- Text under study:
# # #

His whole thing is hammering the idea that his experience with nudism and nudist venues is the reality for everyone.
I can speak for myself, thank you. Local nudism for me as a single dad is often more Puritanical than church coffee hour. Discrimination by its nature does not make a universal experience. The Midwest part of the US is different that the coasts. The nudist venues I've encountered in California, Texas and Florida are different and will likely be around 20 years from now.
I am more comfortable at "straight" or couples resorts than at a gay one - mostly because any sexual tension is eliminated. I would never simply announce that I am gay, but if the topic were to come up, I wouldn't hide it. Can I assume a straight male nudist wouldn't have concerns? I actually like forming friendships with straight men in a bonding sort of way. Every man I meet is very friendly, but I am wondering if it's better to steer the conversation elsewhere when talking about partners, dating, etc. Thoughts? - Particularly from men over 50.
I've just read through the responses in this meandering string. First of all, why would you hide who you are? As you suggested, "Guess, what? I'm gay!" need not be the first words out of your mouth when meeting someone for the first time. In fact, that approach would be just as awkward as "Guess, what? I'm straight!". On the other hand, I wouldn't steer the conversation elsewhere when talking about partners or dating. Just answer any questions truthfully. "Where is your wife?" "My husband is home." You cannot be responsible for others' feelings about who you are. If they are uncomfortable around gay men or bisexual men, they can avoid you - although, someone should remind them that they are among gay and bisexual men on a regular basis as they wander through daily life - they just aren't aware of it.

# # #

- Source data:

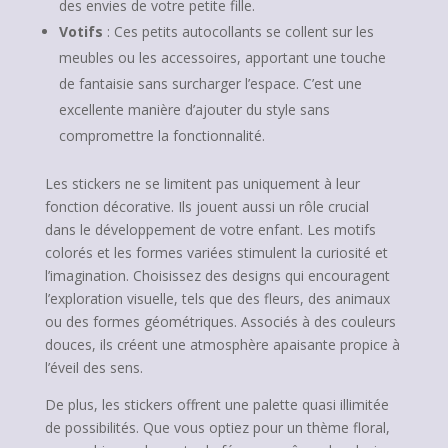
des envies de votre petite fille.
Votifs
: Ces petits autocollants se collent sur les
meubles ou les accessoires, apportant une touche
de fantaisie sans surcharger l’espace. C’est une
excellente manière d’ajouter du style sans
compromettre la fonctionnalité.
Les stickers ne se limitent pas uniquement à leur
fonction décorative. Ils jouent aussi un rôle crucial
dans le développement de votre enfant. Les motifs
colorés et les formes variées stimulent la curiosité et
l’imagination. Choisissez des designs qui encouragent
l’exploration visuelle, tels que des fleurs, des animaux
ou des formes géométriques. Associés à des couleurs
douces, ils créent une atmosphère apaisante propice à
l’éveil des sens.
De plus, les stickers offrent une palette quasi illimitée
de possibilités. Que vous optiez pour un thème floral,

# # #

- Task requirements:
• a. In the forum thread, which states are named as places where the writer has encountered nudist venues?
• b. Reproduce the stretch of the forum thread from "His whole thing" through "years from now.".
• c. According to the forum thread, why is the writer more comfortable at "straight" or couples resorts than at a gay one?
The data above is separate from the forum thread.

- Per-task answers:
• a. California, Texas and Florida.

• b.
His whole thing is hammering the idea that his experience with nudism and nudist venues is the reality for everyone.
I can speak for myself, thank you. Local nudism for me as a single dad is often more Puritanical than church coffee hour. Discrimination by its nature does not make a universal experience. The Midwest part of the US is different that the coasts. The nudist venues I've encountered in California, Texas and Florida are different and will likely be around 20 years from now.

• c. The writer says it is mostly because any sexual tension is eliminated at those resorts.